I’ve been lucky enough to hear Dr. Thomas Hale speak on 3 different occasions. Mind you, some of those had the same content. It took me that long to really understand all that he was saying. He’s a Ph.D. pharmacologist and one of the smartest men I’ve ever met. His book, “Medications and Mothers’ Milk” is the Bible of drugs and breastfeeding. When a parent calls me to ask about a medication, this is the book I reference.
Before evaluating a particular drug for safety, there are many, many factors to consider. It’s usually not a question of yes or no. Rather… it depends. It’s a complicated subject. But I hope to simplify things a little bit for you. Here are some of the important details when considering a medication.
The risk associated with “pumping and dumping” which may lead to formula feeding.
The age, size and health of the baby.
The length of time the medication is needed.
The dosage of the medication.
The time of day the medication will be used.
The volume of milk the baby is taking in. (Is baby eating solids? Is baby only partially breastfed?)
Is the medication really necessary?
Is the drug approved for use with babies?
Is there an alternative medication that may be less risky?
How is the drug administered? Orally or an injection?
How long does the baby stay active in your system?

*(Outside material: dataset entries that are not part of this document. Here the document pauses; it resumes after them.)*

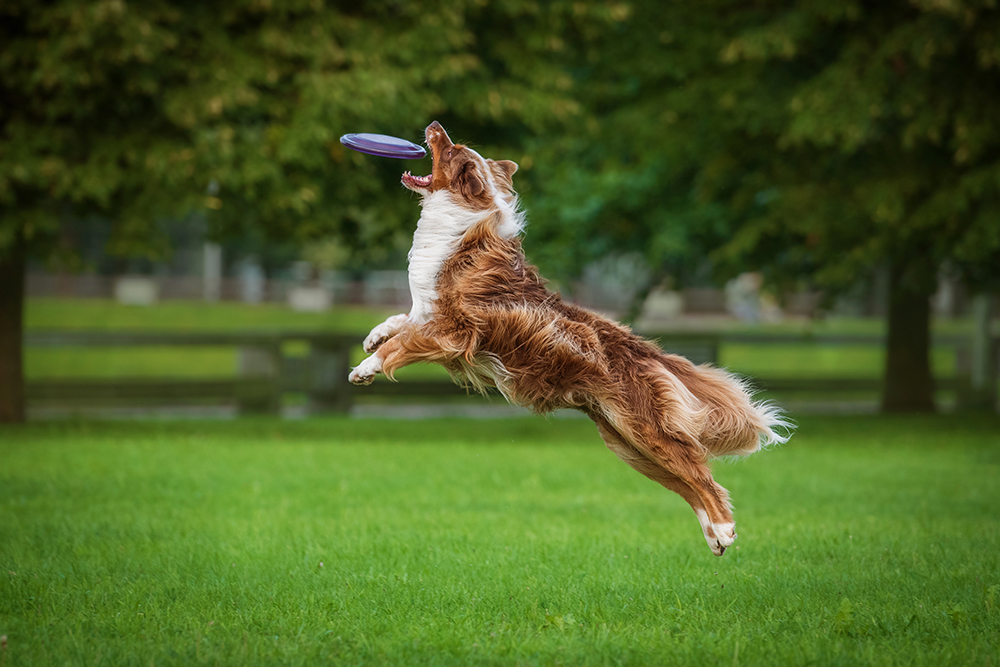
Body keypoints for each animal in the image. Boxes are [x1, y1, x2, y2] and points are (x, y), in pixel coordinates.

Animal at [352, 121, 788, 560]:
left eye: (450, 149)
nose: (435, 125)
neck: (461, 221)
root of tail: (645, 349)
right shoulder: (428, 316)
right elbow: (400, 321)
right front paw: (373, 337)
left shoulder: (452, 331)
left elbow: (401, 344)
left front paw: (365, 368)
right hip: (625, 441)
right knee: (687, 480)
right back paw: (714, 536)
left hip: (646, 431)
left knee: (702, 476)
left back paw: (725, 529)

Here’s an example. Let’s say you have severe insomnia because of an unforeseen stress in your life. You usually sleep well. Your Dr. prescribes 5 mg of ambien (zolpidem), a sleeping pill, and gives you 3 pills. They tell you that it’s not safe to take the medication if you are breastfeeding. It may make the baby lethargic. Your baby is a healthy, chubby 5-month-old and consistently sleeps for 6-7 hours in a row at night. He sleeps in your room, but not in your bed. The baby’s father is home and can help meet his nighttime needs. Looking at the factors above, you realize that you will take the medication at night when the baby is sleeping. Most of the medication will be in your bloodstream when your baby is not nursing. Your baby is big, so the relative dose of the medication is small, if he does nurse. Lastly, you will only take this medication for a few days at most.

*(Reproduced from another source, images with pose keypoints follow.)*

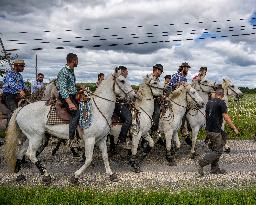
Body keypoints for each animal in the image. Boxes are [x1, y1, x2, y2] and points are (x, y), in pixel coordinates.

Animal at [4, 69, 136, 184]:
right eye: (122, 80)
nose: (134, 96)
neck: (99, 110)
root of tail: (21, 109)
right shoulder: (90, 139)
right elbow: (88, 159)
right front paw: (75, 176)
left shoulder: (102, 139)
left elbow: (105, 157)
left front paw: (111, 174)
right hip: (36, 137)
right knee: (31, 154)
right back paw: (46, 176)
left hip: (30, 137)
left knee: (21, 153)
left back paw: (19, 174)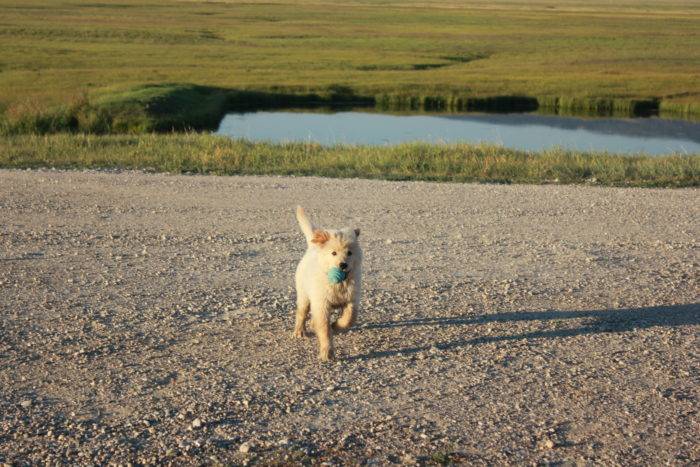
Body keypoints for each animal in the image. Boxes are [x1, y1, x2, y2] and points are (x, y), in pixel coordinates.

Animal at [292, 207, 364, 364]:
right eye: (334, 253)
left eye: (349, 252)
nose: (343, 265)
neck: (339, 283)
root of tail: (312, 248)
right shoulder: (322, 303)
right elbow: (324, 329)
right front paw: (327, 353)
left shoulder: (351, 299)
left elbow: (349, 318)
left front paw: (336, 325)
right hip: (304, 294)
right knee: (302, 312)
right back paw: (299, 331)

Let’s look at another scenario. Your baby has just come home from the hospital after a premature birth. She weighs 5 1/2 pounds and has had some episodes of sleep apnea. She is sleepy and has a difficult time staying awake for feedings. You are stressed and having a hard time sleeping. You have a history of chronic insomnia. Your Dr. prescribes zolpidem and wants you to take it for 2 weeks and tells you it’s not safe to continue breastfeeding while on that medication. This situation is completely different from the first scenario. The premature baby could be seriously impacted by the zolpidem via your milk because she is so small, (making the relative dose bigger). She is nursing very frequently and already having trouble staying awake to get enough nutrition. You are also likely to take the medication more often and for a longer period of time than in the 1st scenario.

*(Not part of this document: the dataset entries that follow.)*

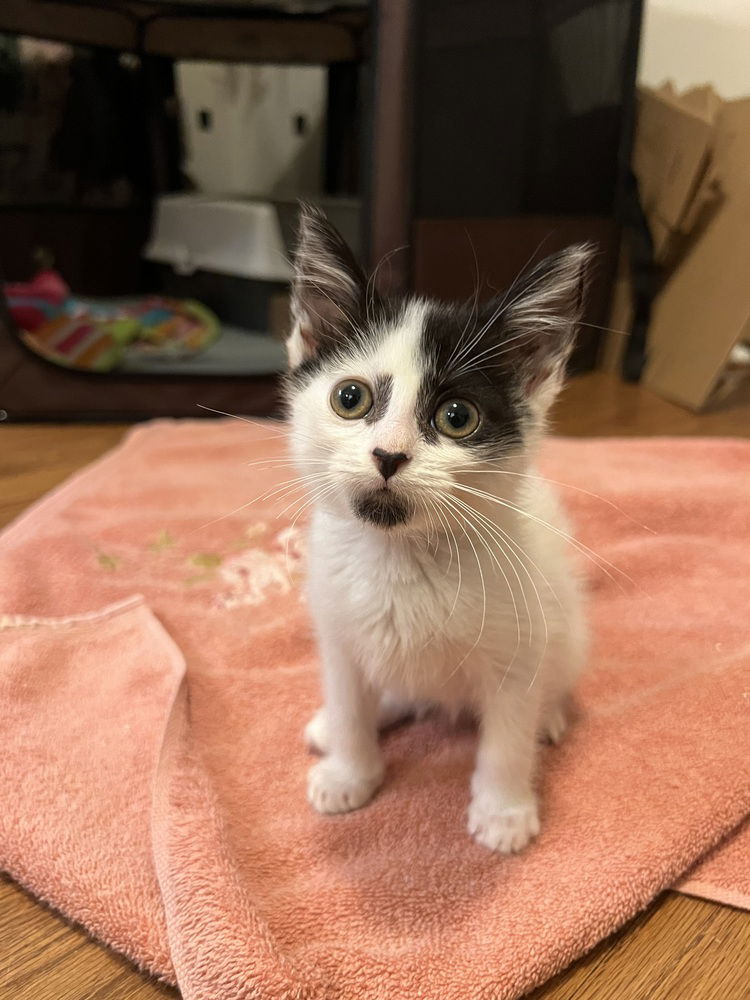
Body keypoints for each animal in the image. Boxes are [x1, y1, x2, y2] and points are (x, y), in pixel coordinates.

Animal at [284, 207, 592, 856]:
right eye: (350, 398)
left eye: (457, 417)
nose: (389, 455)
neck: (402, 555)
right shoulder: (337, 630)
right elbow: (350, 700)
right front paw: (350, 771)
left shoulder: (521, 646)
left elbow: (507, 736)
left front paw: (503, 811)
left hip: (568, 627)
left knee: (551, 682)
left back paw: (550, 718)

So you can see how the same medication, with the same warning label, can have a very different impact depending on the individuals involved. Before you wean unnecessarily or give your baby formula during the course of the medication, please consider the situation and the characteristics of the baby. The characteristics of a particular drug are also important and are beyond the scope of this post.
If you have any concerns about a medication, please don’t try to figure it out yourself. Ask your Dr. or lactation consultant to look it up for you in the most recent edition of Hale’s “Medications and Mothers’ Milk.” It is very likely that you will be able to continue breastfeeding!